Once you have made your (tentative) choices you should do some (reality-check) calculations:

  • how many transistors (or NAND gates, or 74-style chip pins, etc) do you need?
  • what is the cost, power consumption, volume, power dissipation, etc.
  • how long would it take to assemble the CPU?

Let's do some very rough calculations. The 4004 had 2300 transistors. It uses all tricks in the book to limit the number of transistors, some of which are not available for a discrete BJT design (charged logic, pass-transsistor multiplexing), and the designers were clever. So let's (IMO conservatively) assume that you need 10k transistors. Assume 10mA collector current, 5V power, 1 cm^2 per transistor.

Now get your back of the envelope (or napkin, beer carton, or whatever):

  • Assume half the transistors are conduction, the total current is 0.5 * 10k * 0.01 = 50A. At 5 V this is 250 W. You will need a few PC-style PSU's, heavy wiring, decoupling, etc.

  • At $ 0.10 per transistor the cost will be $500. Doable, but maybe you'll have to consult your wife. Note that you must add all other costs: resistors, breadboards, solder, wiring, etc.

  • Assuming a very conservative 1 cm^2 per transistor your minimum area will be 1 meter x 1 meter. With resistors, wiring, power distribution etc. 10 square meters might be a better guess.

  • Finally: assembly time. How long does it take to assemble 1 transistor (and all its associated circuitry)? My (optimistic) ballpark guess is 1 minute. For the 10k transistors that means 167 hours of soldering: about 4 full working weeks. Note that you are not allowed to make a mistake!

....................

ABOUT THIS TASK -> Please reproduce the part of the transistor CPU estimate starting at "Now get your" and ending at "wiring, decoupling, etc.", word for word.

....................

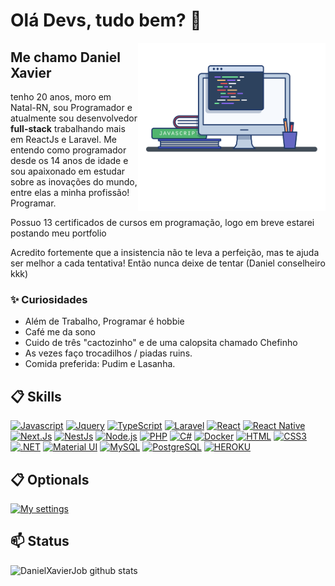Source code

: # Olá Devs, tudo bem? 👋

<img align="right" src="./image.png" width="300"/> 

## Me chamo Daniel Xavier

tenho 20 anos, moro em Natal-RN, sou Programador e atualmente sou desenvolvedor **full-stack** trabalhando mais em ReactJs e Laravel. Me entendo como programador desde os 14 anos de idade e sou apaixonado em estudar sobre as inovações do mundo, entre elas a minha profissão! Programar. 

Possuo 13 certificados de cursos em programação, logo em breve estarei postando meu portfolio

Acredito fortemente que a insistencia não te leva a perfeição, mas te ajuda ser melhor a cada tentativa! Então nunca deixe de tentar (Daniel conselheiro kkk)

### ✨ Curiosidades

- Além de Trabalho, Programar é hobbie
- Café me da sono
- Cuido de três "cactozinho" e de uma calopsita chamado Chefinho
- As vezes faço trocadilhos / piadas ruins.
- Comida preferida: Pudim e Lasanha.

## 📋 Skills

[![Javascript](https://img.shields.io/badge/JavaScript-323330?style=for-the-badge&logo=javascript&logoColor=F7DF1E&style=plastic)]()
[![Jquery](https://img.shields.io/badge/jQuery-0769AD?style=for-the-badge&logo=jquery&logoColor=white&style=plastic)]()
[![TypeScript](https://img.shields.io/badge/TypeScript-007ACC?style=for-the-badge&logo=typescript&logoColor=white&style=plastic)]()
[![Laravel](https://img.shields.io/badge/Laravel-FF2D20?style=for-the-badge&logo=laravel&logoColor=white&style=plastic)]()
[![React](https://img.shields.io/badge/React-20232A?style=for-the-badge&logo=react&logoColor=61DAFB&style=plastic)]()
[![React Native](https://img.shields.io/badge/React_Native-20232A?style=for-the-badge&logo=react&logoColor=61DAFB&style=plastic)]()
[![Next.Js](https://img.shields.io/badge/Next.Js-B10398?style=for-the-badge&logo=next.js&logoColor=white&style=plastic)]()
[![NestJs](https://img.shields.io/badge/NestJs-red?style=for-the-badge&logo=nestjs&logoColor=white&style=plastic)]()
[![Node.js](https://img.shields.io/badge/Node.js-43853D?style=for-the-badge&logo=node.js&logoColor=white&style=plastic)]()
[![PHP](https://img.shields.io/badge/PHP-777BB4?style=for-the-badge&logo=php&logoColor=white&style=plastic)]()
[![C#](https://img.shields.io/badge/C%23-239120?style=for-the-badge&logo=c-sharp&logoColor=white&style=plastic)]()
[![Docker](https://img.shields.io/badge/Docker-2496ED?style=for-the-badge&logo=docker&logoColor=white&style=plastic)]()
[![HTML](https://img.shields.io/badge/HTML5-E34F26?style=for-the-badge&logo=html5&logoColor=white&style=plastic)]()
[![CSS3](https://img.shields.io/badge/CSS-239120?&style=for-the-badge&logo=css3&logoColor=white&style=plastic)]()
[![.NET](https://img.shields.io/badge/.NET-5C2D91?style=for-the-badge&logo=.net&logoColor=white&style=plastic)]()
[![Material UI](https://img.shields.io/badge/Material--UI-0081CB?style=for-the-badge&logo=material-ui&logoColor=white&style=plastic)]()
[![MySQL](https://img.shields.io/badge/MySQL-00000F?style=for-the-badge&logo=mysql&logoColor=white&style=plastic)]()
[![PostgreSQL](https://img.shields.io/badge/PostgreSQL-316192?style=for-the-badge&logo=postgresql&logoColor=white&style=plastic)]()
[![HEROKU](https://img.shields.io/badge/Heroku-430098?style=for-the-badge&logo=heroku&logoColor=white&style=plastic)]()

## 📋 Optionals

[![My settings](https://img.shields.io/badge/My%20Settings-blue?style=for-the-badge&logo=visualstudiocode&logoColor=white&style=plastic)](https://github.com/DanielXavierJob/DanielXavierJob/blob/main/settings.json)

## 📫 Status

![DanielXavierJob github stats](https://github-readme-stats.vercel.app/api?username=DanielXavierJob&hide=[%22issues%22]&show_icons=true)
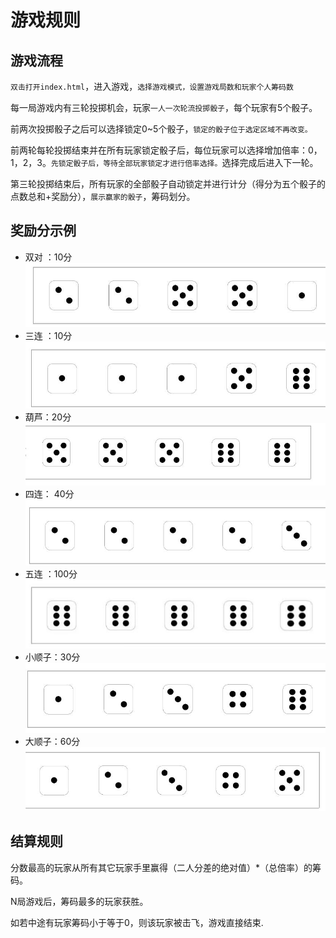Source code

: # 游戏规则
## 游戏流程
`双击打开index.html`，进入游戏，`选择游戏模式，设置游戏局数和玩家个人筹码数`

每一局游戏内有三轮投掷机会，玩家`一人一次轮流投掷骰子`，每个玩家有5个骰子。

前两次投掷骰子之后可以选择锁定0~5个骰子，`锁定的骰子位于选定区域不再改变。`

前两轮每轮投掷结束并在所有玩家锁定骰子后，每位玩家可以选择增加倍率：0，1，2，3。`先锁定骰子后，等待全部玩家锁定才进行倍率选择。`选择完成后进入下一轮。

第三轮投掷结束后，所有玩家的全部骰子自动锁定并进行计分（得分为五个骰子的点数总和+奖励分），`展示赢家的骰子`，筹码划分。
## 奖励分示例
* 双对 ：10分
![image](staic\img\e878f9e1e9e243079942dda34a89edaa.jpg)
* 三连 ：10分
![image](staic\img\36c2520147f44228a0f42d3f9e2a9686.jpg)
* 葫芦：20分
![image](staic\img\4c71c6fc94024faf94e684daf435cf69.jpg)
* 四连： 40分
![image](staic\img\0a5d9e5511b54ddebbe4dcdb319b2a37.jpg)
* 五连 ：100分
![image](staic\img\adc2448e27334f40af2d3ad6cf995d43.jpg)
* 小顺子：30分
![image](staic\img\78c19520225648deaec3361db410f76a.jpg)
* 大顺子：60分
![image](staic\img\adde32a72b78421fb735cc47c7c9cef1.jpg)
## 结算规则

分数最高的玩家从所有其它玩家手里赢得（二人分差的绝对值）*（总倍率）的筹码。

N局游戏后，筹码最多的玩家获胜。

如若中途有玩家筹码小于等于0，则该玩家被击飞，游戏直接结束.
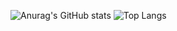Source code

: ![Anurag's GitHub stats](https://github-readme-stats.vercel.app/api?username=luangaldinodev&show_icons=true&theme=merko)
![Top Langs](https://github-readme-stats.vercel.app/api/top-langs/?username=luangaldinodev&hide_progress=true)

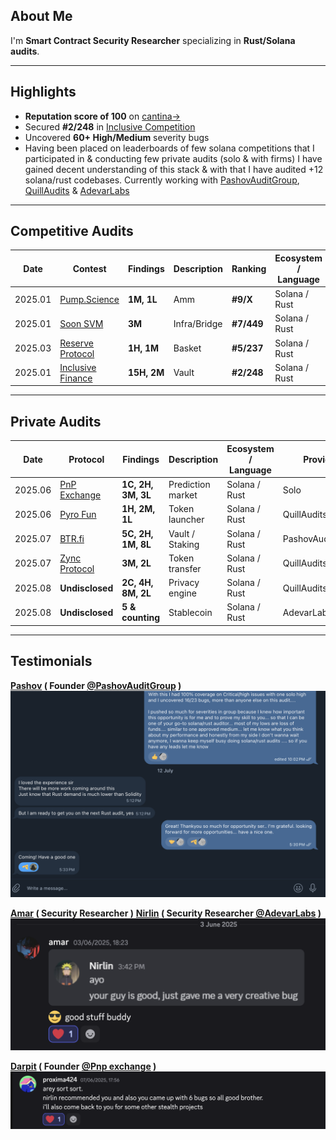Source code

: ## About Me 
I'm **Smart Contract Security Researcher** specializing in **Rust/Solana audits**.

---

## Highlights

-  **Reputation score of 100** on [cantina→](https://cantina.xyz/u/chitresh)
-  Secured **#2/248** in [Inclusive Competition](https://cantina.xyz/competitions/3eff5a8f-b73a-4cfe-8c54-546b475548f0)
-  Uncovered **60+ High/Medium** severity bugs
-  Having been placed on leaderboards of few solana competitions that I participated in & conducting few private audits (solo & with firms) I have gained decent understanding of this stack & with that I have audited +12 solana/rust codebases. Currently working with [PashovAuditGroup](https://x.com/PashovAuditGrp), [QuillAudits](https://x.com/QuillAudits_AI) & [AdevarLabs](https://x.com/AdevarLabs)

---

## Competitive Audits

|  Date |  Contest |  Findings |  Description |  Ranking |  Ecosystem / Language |
|------|-----------|-------------|----------------|------------|------------------------|
| 2025.01   | [Pump.Science](https://code4rena.com/audits/2025-01-pump-science) | **1M, 1L** | Amm | **#9/X** | Solana / Rust | 
| 2025.01   | [Soon SVM](https://cantina.xyz/competitions/08c2b0b4-8449-4136-82a2-7074ccdfffac) | **3M** | Infra/Bridge | **#7/449** | Solana / Rust |
| 2025.03   | [Reserve Protocol](https://cantina.xyz/competitions/8b94becd-54e7-41cd-88e6-caae7becc76a) | **1H, 1M** | Basket | **#5/237** | Solana / Rust |
| 2025.01   | [Inclusive Finance](https://cantina.xyz/competitions/3eff5a8f-b73a-4cfe-8c54-546b475548f0) | **15H, 2M** | Vault | **#2/248**  | Solana / Rust |

---

## Private Audits

|  Date |  Protocol     |  Findings           |  Description     |  Ecosystem / Language |  Provider       |  Report                                                                 |
|------|----------------|----------------------|-------------------|------------------------|------------------|--------------------------------------------------------------------------|
| 2025.06   | [PnP Exchange](https://pnp.exchange) | **1C, 2H, 3M, 3L** | Prediction market      | Solana / Rust      | Solo             | [Link](https://github.com/ctrusonchain/ctrusonchain/blob/main/reports/pnpreport.md) |
| 2025.06   | [Pyro Fun](https://pyro.fun/)        | **1H, 2M, 1L**         | Token launcher         | Solana / Rust      | QuillAudits       | *Not public*                                                               |
| 2025.07   | [BTR.fi](https://btr.fi/)            | **5C, 2H, 1M, 8L** | Vault / Staking        | Solana / Rust      | PashovAuditGroup  | *Not public*                                                               |
| 2025.07  | [Zync Protocol](https://zynklabs.xyz/) | **3M, 2L**        | Token transfer                | Solana / Rust      | QuillAudits           | *Not public*                                                               |
| 2025.08   | **Undisclosed**                | **2C, 4H, 8M, 2L**        | Privacy engine                | Solana / Rust      | QuillAudits          | *Not public*                                                               |
| 2025.08   | **Undisclosed**                | **5 & counting**     | Stablecoin               | Solana / Rust      | AdevarLabs         | *Not public*                                                               |

---

## Testimonials
**[Pashov](https://x.com/pashovkrum) ( Founder [@PashovAuditGroup](https://x.com/PashovAuditGrp) )**
![Pashov's Testimonial](testimonials/testimony3.png)

**[Amar](https://x.com/amarfares_) ( Security Researcher )**
**[Nirlin](https://x.com/0xnirlin) ( Security Researcher [@AdevarLabs](https://x.com/AdevarLabs) )**
![testimonial](/testimonials/testimony2.png)

**[Darpit](https://x.com/proxima424) ( Founder [@Pnp exchange](https://x.com/predictandpump) )**
![Darpit's testimonial](/testimonials/testimony1.png)

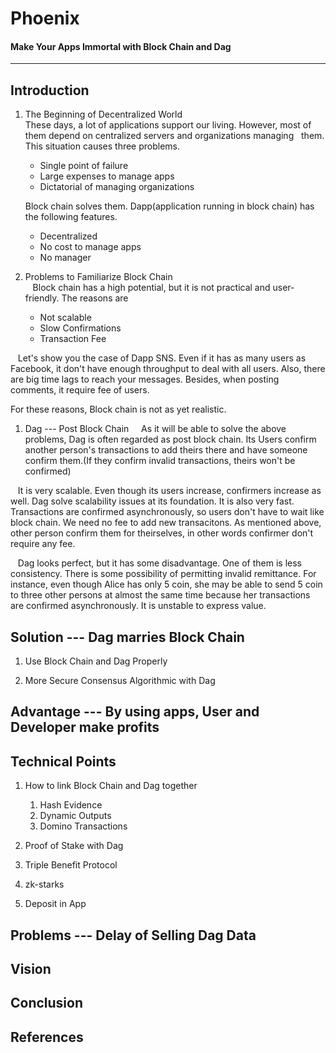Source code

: # Phoenix
#### Make Your Apps Immortal with Block Chain and Dag
-------------------------------------------------------


## Introduction
1. The Beginning of Decentralized World  
    These days, a lot of applications support our living. However, most of them depend on centralized servers and organizations managing   them. This situation causes three problems. 
    * Single point of failure 
    * Large expenses to manage apps 
    * Dictatorial of managing organizations  
    
    
    Block chain solves them. Dapp(application running in block chain) has the following features. 
    * Decentralized
    * No cost to manage apps
    * No manager


1. Problems to Familiarize Block Chain  
    Block chain has a high potential, but it is not practical and user-friendly. The reasons are  
    * Not scalable  
    * Slow Confirmations  
    * Transaction Fee  
  
  
    Let's show you the case of Dapp SNS. Even if it has as many users as Facebook, it don't have enough throughput to deal with all users. Also, there are big time lags to reach your messages. Besides, when posting comments, it require fee of users. 

For these reasons, Block chain is not as yet realistic.


1. Dag --- Post Block Chain 
     As it will be able to solve the above problems, Dag is often regarded as post block chain. Its Users confirm another person's transactions to add theirs there and have someone confirm them.(If they confirm invalid transactions, theirs won't be confirmed)    


    It is very scalable. Even though its users increase, confirmers increase as well. Dag solve scalability issues at its foundation. It  is also very fast. Transactions are confirmed asynchronously, so users don't have to wait like block chain. We need no fee to add new transacitons. As mentioned above, other person confirm them for theirselves, in other words confirmer don't require any fee.  


    Dag looks perfect, but it has some disadvantage. One of them is less consistency. There is some possibility of permitting invalid remittance. For instance, even though Alice has only 5 coin, she may be able to send 5 coin to three other persons at almost the same time because her transactions are confirmed asynchronously. It is unstable to express value.  


## Solution --- Dag marries Block Chain 
1. Use Block Chain and Dag Properly 

1. More Secure Consensus Algorithmic with Dag


## Advantage --- By using apps, User and Developer make profits


## Technical Points
1. How to link Block Chain and Dag together
    1. Hash Evidence 
    1. Dynamic Outputs
    1. Domino Transactions
    
1. Proof of Stake with Dag

1. Triple Benefit Protocol

1. zk-starks

1. Deposit in App


## Problems --- Delay of Selling Dag Data


## Vision


## Conclusion


## References

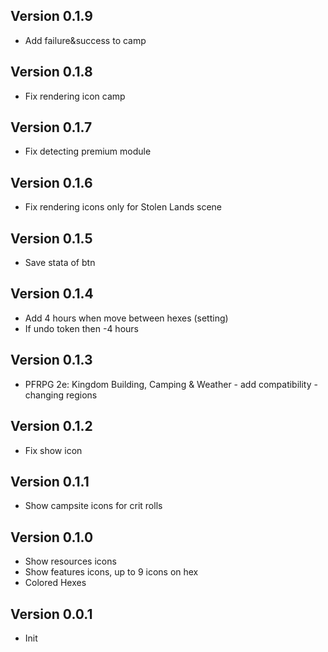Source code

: ## Version 0.1.9
- Add failure&success to camp

## Version 0.1.8
- Fix rendering icon camp

## Version 0.1.7
- Fix detecting premium module

## Version 0.1.6
- Fix rendering icons only for Stolen Lands scene

## Version 0.1.5
- Save stata of btn

## Version 0.1.4
- Add 4 hours when move between hexes (setting)
- If undo token then -4 hours

## Version 0.1.3
- PFRPG 2e: Kingdom Building, Camping & Weather - add compatibility - changing regions

## Version 0.1.2
- Fix show icon

## Version 0.1.1
- Show campsite icons for crit rolls

## Version 0.1.0
- Show resources icons
- Show features icons, up to 9 icons on hex
- Colored Hexes

## Version 0.0.1
- Init

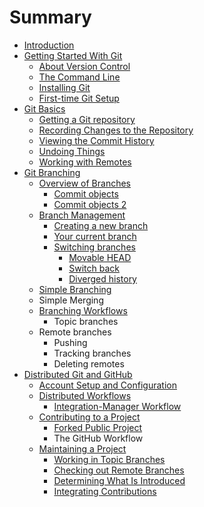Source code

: # Summary

* [Introduction](README.md)
* [Getting Started With Git](getting-started-with-git.md)
  * [About Version Control](getting-started-with-git/about-version-control.md)
  * [The Command Line](getting-started-with-git/the-command-line.md)
  * [Installing Git](getting-started-with-git/installing-git.md)
  * [First-time Git Setup](getting-started-with-git/first-time-git-setup.md)
* [Git Basics](git-basics.md)
  * [Getting a Git repository](git-basics/getting-a-git-repository.md)
  * [Recording Changes to the Repository](git-basics/recording-changes-to-the-repository.md)
  * [Viewing the Commit History](git-basics/viewing-the-commit-history.md)
  * [Undoing Things](git-basics/undoing-things.md)
  * [Working with Remotes](git-basics/working-with-remotes.md)
* [Git Branching](git-branching.md)
  * [Overview of Branches](git-branching/overview-of-branches.md)
    * [Commit objects](git-branching/overview-of-branches/flip-through.md)
    * [Commit objects 2](git-branching/overview-of-branches/flip1.md)
  * [Branch Management](git-branching/branch-management.md)
    * [Creating a new branch](git-branching/branch-management/creating-a-new-branch.md)
    * [Your current branch](git-branching/branch-management/your-current-branch.md)
    * [Switching branches](git-branching/branch-management/switching-to-a-different-branch.md)
      * [Movable HEAD ](git-branching/branch-management/switching-to-a-different-branch/movable-head.md)
      * [Switch back](git-branching/branch-management/switching-to-a-different-branch/switch-back.md)
      * [Diverged history](git-branching/branch-management/switching-to-a-different-branch/diverged-history.md)
  * [Simple Branching](git-branching/simple-branching.md)
  * Simple Merging
  * [Branching Workflows](git-branching/branching-workflows.md)
    * Topic branches
  * Remote branches
    * Pushing
    * Tracking branches
    * Deleting remotes
* [Distributed Git and GitHub](distributed-git-and-github.md)
  * [Account Setup and Configuration](distributed-git-and-github/account-setup-and-configuration.md)
  * [Distributed Workflows](distributed-git-and-github/distributed-workflows.md)
    * [Integration-Manager Workflow](distributed-git-and-github/distributed-workflows/integration-manager-workflow.md)
  * [Contributing to a Project](distributed-git-and-github/contributing-to-a-project.md)
    * [Forked Public Project](distributed-git-and-github/contributing-to-a-project/forked-public-project.md)
    * The GitHub Workflow
  * [Maintaining a Project](distributed-git-and-github/maintaining-a-project.md)
    * [Working in Topic Branches](distributed-git-and-github/maintaining-a-project/working-in-topic-branches.md)
    * [Checking out Remote Branches](distributed-git-and-github/maintaining-a-project/checking-out-remote-branches.md)
    * [Determining What Is Introduced](distributed-git-and-github/maintaining-a-project/determining-what-is-introduced.md)
    * [Integrating Contributions](distributed-git-and-github/maintaining-a-project/integrating-contributions.md)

....................

RESPONSE ->
Now get your back of the envelope (or napkin, beer carton, or whatever):

  • Assume half the transistors are conduction, the total current is 0.5 * 10k * 0.01 = 50A. At 5 V this is 250 W. You will need a few PC-style PSU's, heavy wiring, decoupling, etc.